# STATED EXERCISE 1
Decide whether each statement agrees with the working-mom self-care post, answering yes or no and quoting the post's deciding words: (a) The writer is a lawyer. (b) The writer usually calls a friend while driving to work in the morning. (c) Many of the writer's friends stay home with their children.
# STATED EXERCISE 2
Carry on the working-mom self-care post, picking up right after its last sentence.

# DOCUMENT SEGMENT
3 Ways I Care For Myself As a Working Mom

Like many parents who work outside the home, I find it excruitiating being away from my kids. Some weeks are easier than others, but I struggle with not being able to stay home with them and other tortured thoughts like I am missing out on their childhood and won’t ever get this time back.

Finding ways to protect my peace and care for myself during the week is essential for me. To me, protecting my peace is not about finding time for myself because I am away from my kids all day, but allowing me to be more present and joyful day to day.

I know many moms/parents may not feel like this and I absolutely agree that it is important to find fulfillment outside of motherhood. But for the moms who do struggle with this, here are some things I do that help me get through the work week.

  1. Limit Communication with SAHM Mom Friends and Avoid Social Media During the Work Week

My commute time to and from work is one of the only times I am alone, so I usually call a friend to catch up when I’m driving home from work. Within the last year, I have altered who I call on the way home to protect my peace. Many of my friends stay home with their children and do not work outside of the home. I love this for them and know what a difficult, draining and relentless job. To me, being a mother is the most important job in the world and is more difficult and rewarding than my job or any job I could have (I’m a lawyer).

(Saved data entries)
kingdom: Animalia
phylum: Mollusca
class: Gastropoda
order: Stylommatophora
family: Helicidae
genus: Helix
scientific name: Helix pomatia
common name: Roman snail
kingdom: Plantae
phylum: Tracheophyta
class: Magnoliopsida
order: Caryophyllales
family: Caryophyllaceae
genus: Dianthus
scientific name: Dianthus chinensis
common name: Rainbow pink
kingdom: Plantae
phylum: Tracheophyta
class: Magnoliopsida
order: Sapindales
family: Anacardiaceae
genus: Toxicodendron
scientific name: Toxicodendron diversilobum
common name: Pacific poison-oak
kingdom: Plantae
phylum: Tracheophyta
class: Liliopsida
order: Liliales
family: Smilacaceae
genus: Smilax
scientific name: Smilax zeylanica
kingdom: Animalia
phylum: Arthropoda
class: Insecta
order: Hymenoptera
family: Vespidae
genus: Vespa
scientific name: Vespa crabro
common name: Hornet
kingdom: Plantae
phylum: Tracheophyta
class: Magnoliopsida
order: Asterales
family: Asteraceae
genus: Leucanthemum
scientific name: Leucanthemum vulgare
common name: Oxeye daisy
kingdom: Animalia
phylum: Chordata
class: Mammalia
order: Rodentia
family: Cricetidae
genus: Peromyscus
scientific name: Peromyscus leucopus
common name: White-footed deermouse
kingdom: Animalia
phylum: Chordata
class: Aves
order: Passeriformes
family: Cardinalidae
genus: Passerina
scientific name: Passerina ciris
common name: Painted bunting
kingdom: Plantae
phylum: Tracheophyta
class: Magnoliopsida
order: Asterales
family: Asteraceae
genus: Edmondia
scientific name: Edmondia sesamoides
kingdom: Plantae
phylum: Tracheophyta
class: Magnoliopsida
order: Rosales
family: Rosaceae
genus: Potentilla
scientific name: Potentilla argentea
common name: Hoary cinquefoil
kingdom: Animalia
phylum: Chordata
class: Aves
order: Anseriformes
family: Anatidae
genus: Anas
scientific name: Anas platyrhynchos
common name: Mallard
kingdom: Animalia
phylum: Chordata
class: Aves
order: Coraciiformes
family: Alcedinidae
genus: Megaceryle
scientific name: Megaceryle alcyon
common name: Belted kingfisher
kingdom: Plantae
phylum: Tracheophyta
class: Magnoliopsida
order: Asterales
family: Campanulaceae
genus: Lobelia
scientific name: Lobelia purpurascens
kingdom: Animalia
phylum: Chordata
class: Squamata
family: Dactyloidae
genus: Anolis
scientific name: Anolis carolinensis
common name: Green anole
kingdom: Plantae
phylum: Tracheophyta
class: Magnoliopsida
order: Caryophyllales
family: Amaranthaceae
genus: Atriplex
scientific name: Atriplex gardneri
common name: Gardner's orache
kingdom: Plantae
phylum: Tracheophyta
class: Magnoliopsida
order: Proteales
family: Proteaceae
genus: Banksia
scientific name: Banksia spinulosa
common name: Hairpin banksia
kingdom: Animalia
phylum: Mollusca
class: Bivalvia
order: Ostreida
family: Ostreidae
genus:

# WRITTEN ANSWER 1
(a) Yes: "(I’m a lawyer)"
(b) No: "I usually call a friend to catch up when I’m driving home from work."
(c) Yes: "Many of my friends stay home with their children and do not work outside of the home."

# WRITTEN ANSWER 2
At the end of a long day of work and missing my children, it is too much and is not good for my mental health or mom guilt to talk to a friend who has been home with their children all day. Too many times I have gotten off the phone and cried and felt immense guilt and jealousy. This is absolutely on me and nothing towards my friends, but I find it necessary that to care for myself, it is best if I keep the communication with them during the week to sending Tik Toks or texts about random news, not our days. It is difficult for me to hear details about their day, how their child acted, what activities they did, what school events they attended, etc. Even if they had a particularly hard day with their child. Because that is the kind of busy I dream of. I know the grass is always greener and that being a SAHM can be isolating, mundane and not glamorous. But after a long day of missing my children, I am only longing to be with them and spend all my time with them. I find it easier to talk to friends who are in the same situation as me and also driving home from work trying to manage the mom guilt.

And during the week I stay off of any social media where I follow people I know (insta/facebook). It’s hard sitting in an office and seeing stories of friends or acquaintances with their children when I’m not.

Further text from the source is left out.